The operator’s expertise is also involved in the project—Dmytro Fedorenko, Director of AI/ML Business Development at De Novo, serves as a mentor to the development team. His role involves building the solution’s architecture, selecting models, and configuring their collaboration within a single process.
Infrastructure localization is also critical. The data the system works with remains within Ukraine and is processed in a secure data center. This allows for control over access to information across the entire platform and helps avoid risks associated with transferring data to external environments. An additional factor is that the environment in which the solution operates meets the requirements of international and national security standards. De Novo is certified to ISO/IEC 27001, 27017, 27018, 27701, PCI DSS, and the State Information Security Service (KSZI), which means formalized data protection processes, access control, and auditing of all critical operations.
The accelerator is built on the Hopper architecture using high-capacity, high-bandwidth HBM3e memory. This provides a significant increase in GPU cluster utilization and performance for AI model training and inference tasks. The NVIDIA H200 costs approximately $35,000 per unit.
All information is planned to be transmitted and stored in encrypted form. While the model is running, data is temporarily decrypted only in the server’s RAM, without being written to disk, after which the result is again stored in a secure form. Access to documents and conclusions is restricted by user roles through integration with “Dія” and the Unified State Electronic System for Social Services (EDESSB); for this purpose, personalized dashboards and a separate admin panel will be added to the system.
What This Means for Inspections and the Market
The main benefit of implementing the system lies not so much in the automation itself as in freeing up inspectors’ time.
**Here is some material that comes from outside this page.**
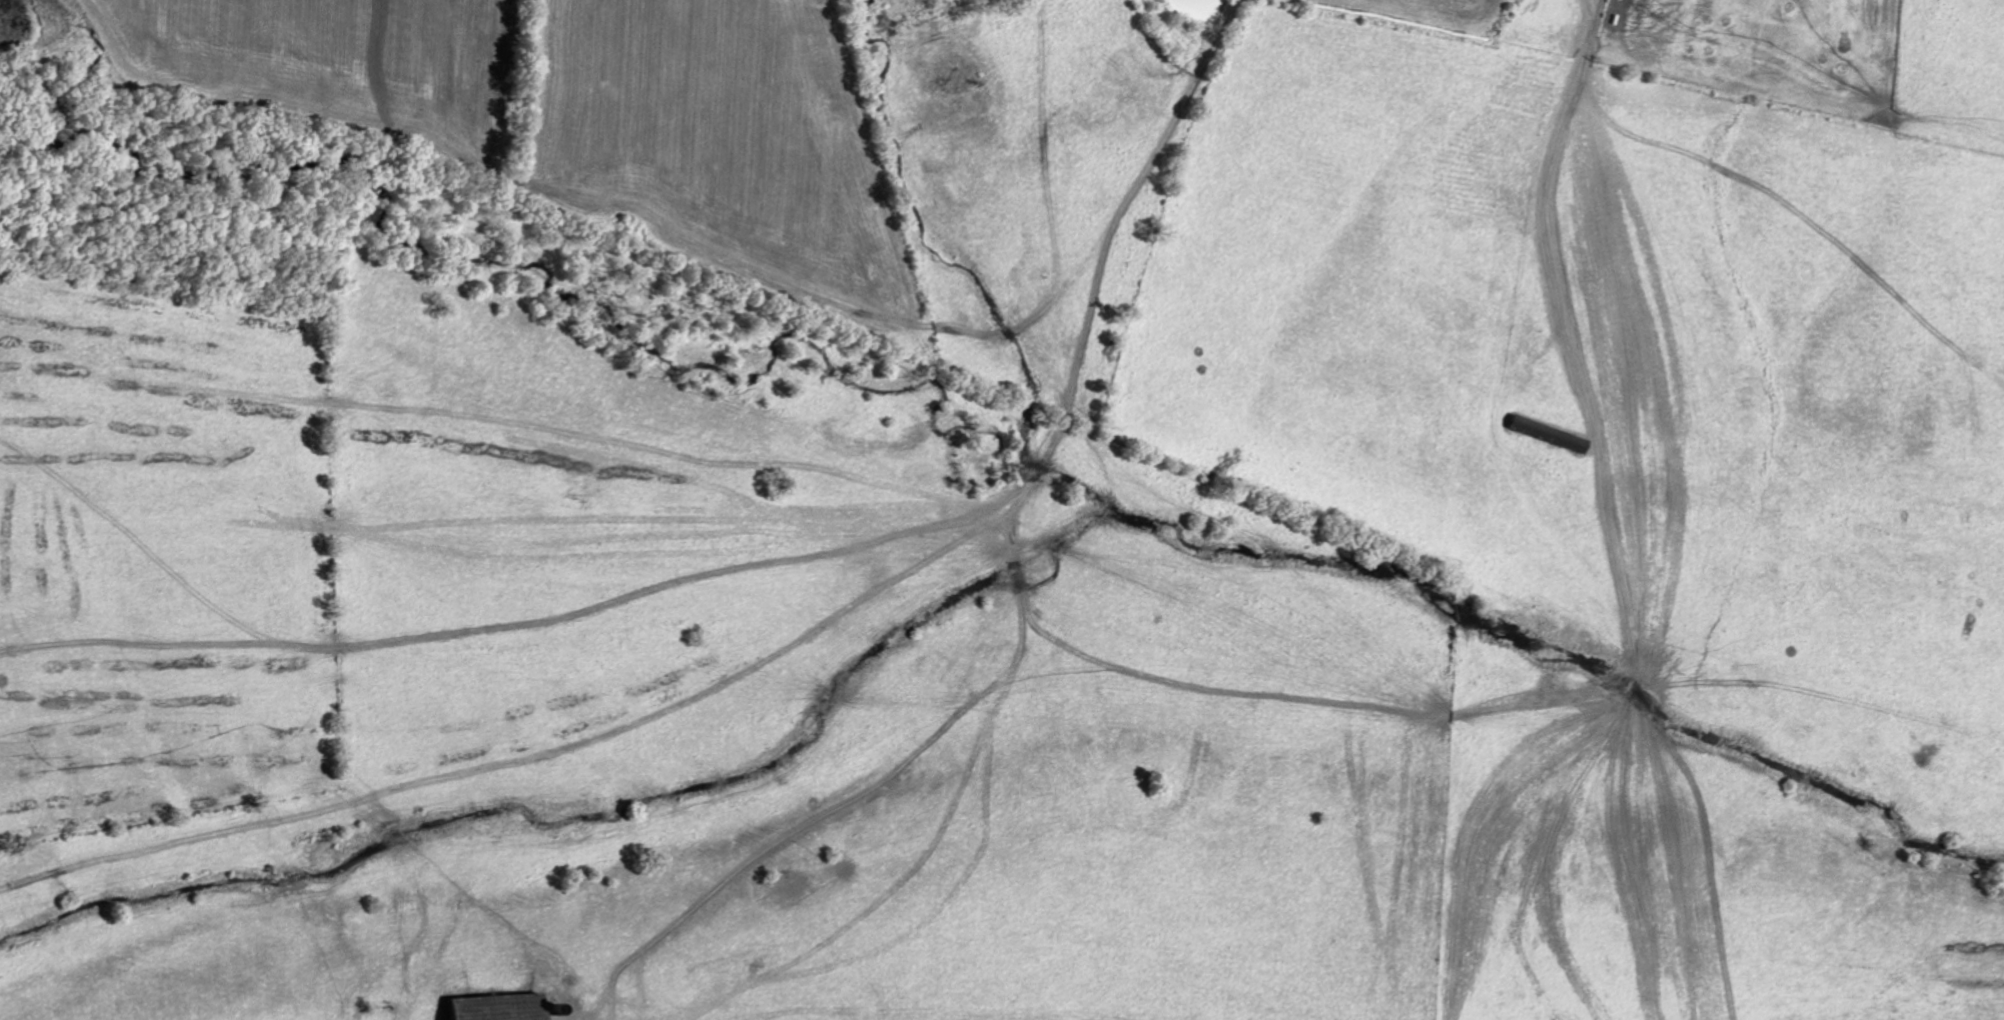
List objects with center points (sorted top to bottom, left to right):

Instead of spending hours searching for discrepancies in hundreds of pages of documentation, specialists will receive a structured analytical report and will be able to focus on more complex technical issues. At the same time, AI does not replace the inspector and does not assume responsibility for the final decision.
For DIAM, this is also not about cutting staff. The agency openly acknowledges a chronic staff shortage, so they plan to redirect the freed-up resources to areas of work where automation is not yet possible or where human expertise is specifically required. In this way, the system is intended to improve the efficiency of the entire inspection process without changing the basic logic of control.
In a broader sense, the “Digital Inspector” is part of the systematic digitization of construction services. For CC1-class construction projects (projects with minor consequences: private homes, outbuildings), some applications are already processed automatically through “Diyu,” and 20% to 30% of such applications are processed entirely without human inspection. The next step is to create an environment where the developer submits an application digitally, the system automatically retrieves the necessary data from government registries, verifies it, and generates a result, while a human intervenes only at the point where a professional decision is truly needed.